> THE TASK
Take every line from the data that has the word "pour" in it.

> WORKING DATA
# # # #

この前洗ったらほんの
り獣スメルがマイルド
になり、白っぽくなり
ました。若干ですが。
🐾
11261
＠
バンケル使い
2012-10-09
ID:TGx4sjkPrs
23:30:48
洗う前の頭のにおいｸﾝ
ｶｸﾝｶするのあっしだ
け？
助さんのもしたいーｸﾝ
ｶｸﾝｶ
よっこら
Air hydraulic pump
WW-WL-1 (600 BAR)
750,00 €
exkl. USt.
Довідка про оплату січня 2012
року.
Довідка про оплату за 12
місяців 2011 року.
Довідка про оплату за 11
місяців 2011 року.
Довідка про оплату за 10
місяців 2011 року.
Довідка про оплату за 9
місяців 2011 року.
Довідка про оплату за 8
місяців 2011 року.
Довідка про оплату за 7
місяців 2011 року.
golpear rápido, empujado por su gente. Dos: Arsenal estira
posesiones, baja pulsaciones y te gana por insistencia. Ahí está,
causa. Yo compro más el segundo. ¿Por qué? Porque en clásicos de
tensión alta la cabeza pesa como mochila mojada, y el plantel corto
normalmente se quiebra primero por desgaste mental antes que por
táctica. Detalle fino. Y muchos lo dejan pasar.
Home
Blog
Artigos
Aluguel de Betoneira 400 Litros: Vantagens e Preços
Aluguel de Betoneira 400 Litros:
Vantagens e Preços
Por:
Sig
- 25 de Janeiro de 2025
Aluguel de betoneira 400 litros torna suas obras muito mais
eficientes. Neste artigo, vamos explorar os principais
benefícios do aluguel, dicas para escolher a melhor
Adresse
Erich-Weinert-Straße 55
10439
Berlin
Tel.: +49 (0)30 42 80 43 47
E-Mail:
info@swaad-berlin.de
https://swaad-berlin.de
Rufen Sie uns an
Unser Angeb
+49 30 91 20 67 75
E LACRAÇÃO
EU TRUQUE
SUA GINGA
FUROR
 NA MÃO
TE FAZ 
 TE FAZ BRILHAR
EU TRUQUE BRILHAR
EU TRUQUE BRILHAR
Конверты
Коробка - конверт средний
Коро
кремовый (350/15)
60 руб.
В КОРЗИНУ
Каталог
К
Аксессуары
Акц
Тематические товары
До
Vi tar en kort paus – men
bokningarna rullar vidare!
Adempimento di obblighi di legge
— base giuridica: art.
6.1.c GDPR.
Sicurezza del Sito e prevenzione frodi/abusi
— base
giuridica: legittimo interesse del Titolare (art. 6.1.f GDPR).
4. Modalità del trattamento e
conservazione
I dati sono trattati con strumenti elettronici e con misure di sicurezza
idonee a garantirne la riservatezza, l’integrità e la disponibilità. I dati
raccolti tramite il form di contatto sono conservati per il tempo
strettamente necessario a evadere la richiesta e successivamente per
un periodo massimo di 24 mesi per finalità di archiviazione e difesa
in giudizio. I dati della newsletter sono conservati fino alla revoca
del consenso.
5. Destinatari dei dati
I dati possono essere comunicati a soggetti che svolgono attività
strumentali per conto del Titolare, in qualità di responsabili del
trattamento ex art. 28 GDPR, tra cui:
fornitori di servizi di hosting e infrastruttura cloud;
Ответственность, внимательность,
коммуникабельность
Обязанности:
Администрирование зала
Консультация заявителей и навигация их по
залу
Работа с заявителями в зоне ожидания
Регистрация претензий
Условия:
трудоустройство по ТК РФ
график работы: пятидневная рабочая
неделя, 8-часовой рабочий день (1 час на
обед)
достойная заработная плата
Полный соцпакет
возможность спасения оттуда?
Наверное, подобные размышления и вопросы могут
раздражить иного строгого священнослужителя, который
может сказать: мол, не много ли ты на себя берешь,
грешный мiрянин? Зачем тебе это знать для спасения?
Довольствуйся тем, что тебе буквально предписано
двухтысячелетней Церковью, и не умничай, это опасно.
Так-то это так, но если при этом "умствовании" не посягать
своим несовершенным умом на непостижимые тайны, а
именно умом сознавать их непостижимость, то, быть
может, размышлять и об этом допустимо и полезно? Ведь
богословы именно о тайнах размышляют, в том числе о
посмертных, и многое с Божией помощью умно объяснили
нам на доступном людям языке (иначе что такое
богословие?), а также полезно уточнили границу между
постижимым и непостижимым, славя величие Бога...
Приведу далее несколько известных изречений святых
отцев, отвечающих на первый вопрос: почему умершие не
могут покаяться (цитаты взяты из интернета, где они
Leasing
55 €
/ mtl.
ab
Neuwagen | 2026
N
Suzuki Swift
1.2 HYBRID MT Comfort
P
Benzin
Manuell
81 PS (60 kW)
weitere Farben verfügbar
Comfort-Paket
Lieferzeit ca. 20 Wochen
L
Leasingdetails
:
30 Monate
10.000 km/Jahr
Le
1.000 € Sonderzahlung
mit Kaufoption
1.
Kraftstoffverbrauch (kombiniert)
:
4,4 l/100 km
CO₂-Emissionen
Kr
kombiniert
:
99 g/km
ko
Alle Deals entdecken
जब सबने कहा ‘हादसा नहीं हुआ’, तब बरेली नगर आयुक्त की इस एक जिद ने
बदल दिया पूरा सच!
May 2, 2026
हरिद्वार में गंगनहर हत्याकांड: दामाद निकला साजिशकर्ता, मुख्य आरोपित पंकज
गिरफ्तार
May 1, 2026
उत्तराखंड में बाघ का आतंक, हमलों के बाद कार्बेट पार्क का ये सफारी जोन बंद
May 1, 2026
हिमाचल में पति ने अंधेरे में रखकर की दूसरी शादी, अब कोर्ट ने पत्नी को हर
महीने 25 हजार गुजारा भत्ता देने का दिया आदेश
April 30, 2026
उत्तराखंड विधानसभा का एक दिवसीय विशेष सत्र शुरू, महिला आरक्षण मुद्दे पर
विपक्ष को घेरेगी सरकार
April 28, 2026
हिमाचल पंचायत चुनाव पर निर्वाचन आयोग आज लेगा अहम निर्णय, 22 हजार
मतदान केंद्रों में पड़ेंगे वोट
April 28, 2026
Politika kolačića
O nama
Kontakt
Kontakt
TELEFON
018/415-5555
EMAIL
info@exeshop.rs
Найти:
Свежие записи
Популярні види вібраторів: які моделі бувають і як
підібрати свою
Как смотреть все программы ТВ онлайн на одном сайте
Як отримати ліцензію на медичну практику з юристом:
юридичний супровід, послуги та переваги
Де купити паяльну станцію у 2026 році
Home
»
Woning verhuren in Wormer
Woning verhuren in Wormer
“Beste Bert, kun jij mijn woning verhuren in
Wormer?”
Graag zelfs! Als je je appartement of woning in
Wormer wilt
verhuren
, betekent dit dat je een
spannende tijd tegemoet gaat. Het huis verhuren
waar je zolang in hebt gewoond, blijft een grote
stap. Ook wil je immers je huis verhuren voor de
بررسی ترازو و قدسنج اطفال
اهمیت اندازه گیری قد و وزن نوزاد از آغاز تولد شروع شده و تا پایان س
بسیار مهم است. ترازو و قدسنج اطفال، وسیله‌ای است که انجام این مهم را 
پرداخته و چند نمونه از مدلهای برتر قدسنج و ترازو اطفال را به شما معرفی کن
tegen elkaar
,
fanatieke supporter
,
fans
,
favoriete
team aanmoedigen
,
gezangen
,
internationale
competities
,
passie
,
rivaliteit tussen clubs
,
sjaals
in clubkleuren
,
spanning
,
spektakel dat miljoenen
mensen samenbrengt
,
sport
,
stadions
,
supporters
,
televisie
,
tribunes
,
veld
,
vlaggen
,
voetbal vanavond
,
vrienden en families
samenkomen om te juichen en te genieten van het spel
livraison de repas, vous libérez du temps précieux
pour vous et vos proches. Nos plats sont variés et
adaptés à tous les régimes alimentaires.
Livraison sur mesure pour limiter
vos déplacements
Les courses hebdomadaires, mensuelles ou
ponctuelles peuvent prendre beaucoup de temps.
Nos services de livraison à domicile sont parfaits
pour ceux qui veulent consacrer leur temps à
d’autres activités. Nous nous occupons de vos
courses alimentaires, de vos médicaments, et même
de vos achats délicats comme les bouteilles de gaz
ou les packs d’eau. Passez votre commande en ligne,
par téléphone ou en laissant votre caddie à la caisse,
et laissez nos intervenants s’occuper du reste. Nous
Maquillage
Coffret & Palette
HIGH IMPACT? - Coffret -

# # # #

> WORKED SOLUTION
pour vous et vos proches. Nos plats sont variés et
Livraison sur mesure pour limiter
pour ceux qui veulent consacrer leur temps à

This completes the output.